Neutron stars are dense and hot objects, they provide unique opportunities to study the laws of physics in extreme conditions. Pulsars are highly magnetized neutron stars that rotate very fast and yield detectable periodic strong radio emissions.
Modern pulsar surveys produce large volumes of data, the process of manually labeling candidates is laborious and time consuming. Hence researchers are currently trying to study and come up with approaches for automatic identifying candidates.
The HTRU2 dataset describes a sample of pulsar candidates collected during the High Time Resolution Universe Survey. The dataset contains a total of 17 898 observations, where 1 639 are positive examples, and 16 259 are negative. For each candidate (observation) 8 continuous variables, and a
binary classification variable, are available:
- the mean of the integrated profile;
- the standard deviation of the integrated profile;
- the excess kurtosis of the integrated profile;
- the skewness of the integrated profile;
- the mean of the DM-SNR curve;
- the standard deviation of the DM-SNR curve;
- the excess kurtosis of the DM-SNR curve;
- the skewness of the DM-SNR curve;
- and, the target class, where the values used are 1 for candidates
identified positively as pulsars, and 0 otherwise.
All the variables are available for every observation, Figure 1 illustrates a sample of the dataset.
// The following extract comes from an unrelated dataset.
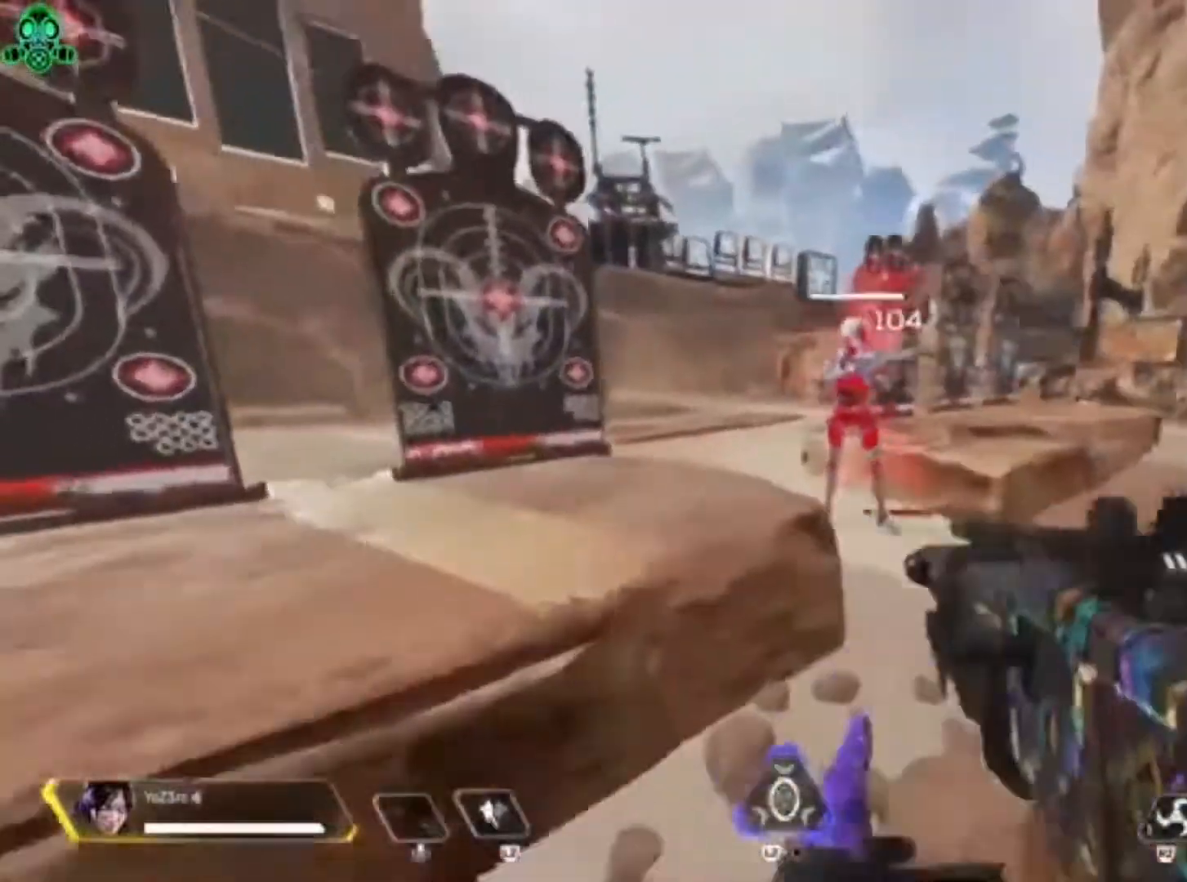
{"buttons": ["L1"], "left_stick": "up-right", "right_stick": "center", "events": [[133, "right_stick", "center"], [167, "left_stick", "right"], [200, "CROSS", "up"], [267, "left_stick", "up-right"], [300, "L1", "down"], [333, "right_stick", "left"], [433, "right_stick", "center"]]}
More information about the dataset is available here.
The goal is to build a model that is able to identify a pulsar given a set of input features, we approach this as a classification problem. To implement the model we use a 2-layer neural network, illustrated in Figure 2, with a fully connected hidden network with 6 nodes using a RELU activation function, and output layer with a sigmoid activation function.
Next we fit the model to the dataset, using an Adam optimizer, and a binary cross entropy loss function.
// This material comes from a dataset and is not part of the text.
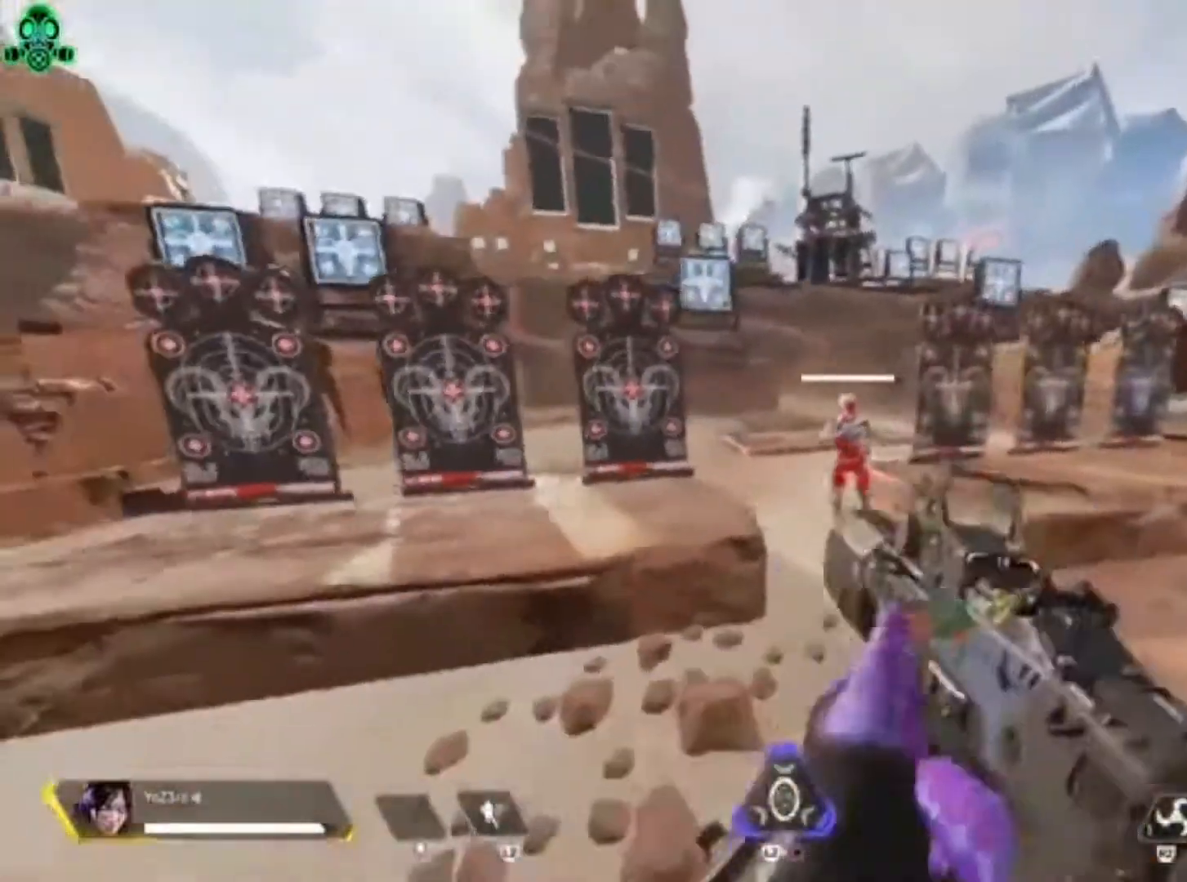
{"buttons": ["R1", "DPAD_RIGHT"], "left_stick": "up", "right_stick": "center", "events": [[133, "left_stick", "up"], [167, "right_stick", "up-right"], [200, "R1", "down"], [233, "DPAD_RIGHT", "down"], [267, "right_stick", "center"], [333, "DPAD_RIGHT", "up"], [367, "L1", "up"], [433, "DPAD_RIGHT", "down"]]}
The goal of the model created in previous sections is to correctly predict the identification of a pulsar given the defined features. Given enough training data the model should capture the inherent patterns of the data that identify a pulsar, generic enough that can be used to identify new cases, never seen by the model or training process. The evaluation of the model helps measuring the ability of the model to correctly generalize to unseen data.
Since the two classes of observations on the dataset are unbalanced, i.e. the number of positive observations (~ 10%) is much smaller than the negative ones (~ 90%), measuring accuracy is not a good approach to evaluate the model. To get a better grasp of the model performance we take a look at the ROC curve, a plot where the x-axis yields the number of false positive rate, and the y-axis yields the true positive rate, illustrated in Figure 3.
An area of 1 under the line would represent a perfect classifier, i.e. all the observations were correctly predicted, an area of 0.5 represents a worthless classifier. In this case an area of 0.981 usually portrays a very good to excellent classifier.